You'd probably say "a helluva lot". But of course, you're wrong. As of today, Chess Pro has ~111,000 installs. For perspective, Chess Pro doesn't even rank in the top 1000 for number of installs.
Only 20% of the daily audience of Scrabulous even bothered to install Chess Pro, and arguably less since Chess Pro grew some on its own.
So in this case, I'd suggest that the cross-promotion didn't work.
So how do you effectively cross-promote a game?

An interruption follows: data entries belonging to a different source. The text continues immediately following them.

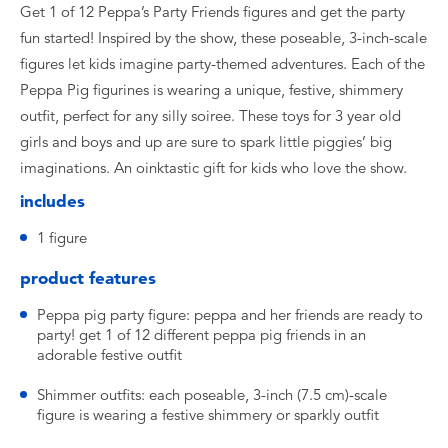
Get 1 of 12 Peppa’s Party Friends figures and get the party
fun started! Inspired by the show, these poseable, 3-inch-scale
figures let kids imagine party-themed adventures. Each of the
Peppa Pig figurines is wearing a unique, festive, shimmery
outfit, perfect for any silly soiree. These toys for 3 year old
girls and boys and up are sure to spark little piggies’ big
imaginations. An oinktastic gift for kids who love the show.
includes
1 figure
product features
Peppa pig party figure: peppa and her friends are ready to
party! get 1 of 12 different peppa pig friends in an
adorable festive outfit
Shimmer outfits: each poseable, 3-inch (7.5 cm)-scale
figure is wearing a festive shimmery or sparkly outfit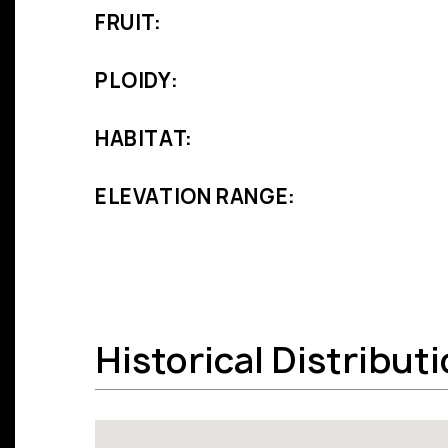
FRUIT:
PLOIDY:
HABITAT:
ELEVATION RANGE:
Historical Distribut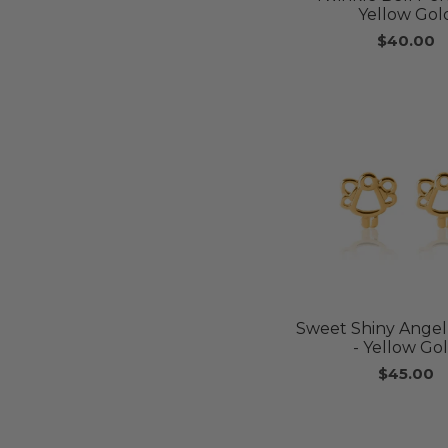
Yellow Gol
$40.00
Sweet Shiny Angel
- Yellow Go
$45.00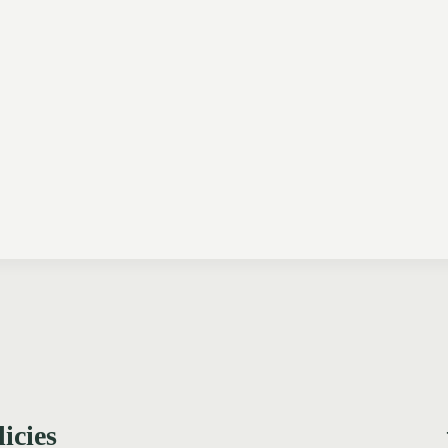
licies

By genre. Make sure that players of one game will actually want to play the other game. For instance, there's a significant overlap of users between Scrabulous and Scramble because they are both word games. Yes, it's shocking. People who like to play one word game also like to play another word game. However, they are not necessarily going to want to play Chess. Or Speed Racing.
By demographic. Courtesy of the casual game industry, we know that women like card, puzzle, word, and quiz games. And men like action and strategy games. Obviously there are exceptions, but as a general rule, these stereotypes hold. Use them to your advantage.
And even still, there's no guarantees that the new game will succeed. As Mark Pincus, CEO of Zynga, pointed out at Interplay, (and I paraphrase), no matter how much traffic you sent a game, it won't succeed unless it's good. By good, I think he means viral, since there are a lot of good games with paltry traffic.
The core problem in the social games industry is that making a viral game that's also engaging is really hard. No one is doing it consistently (except Playfish, and even their current model of affixing a light social component to one-player flash games will stale eventually.)
The fact is, if you can't consistently make viral games that are also engaging, then it doesn't matter if you cross-promote from Scrabulous, you're not going to grow your network.
Monday, June 2, 2008
Ustream.tv has video of all the conference panels(even the one I moderated on managing a virtual economy). Check it out and see what you missed.
Having said that, the real value of a conference is meeting the people in your industry. You can't that on video.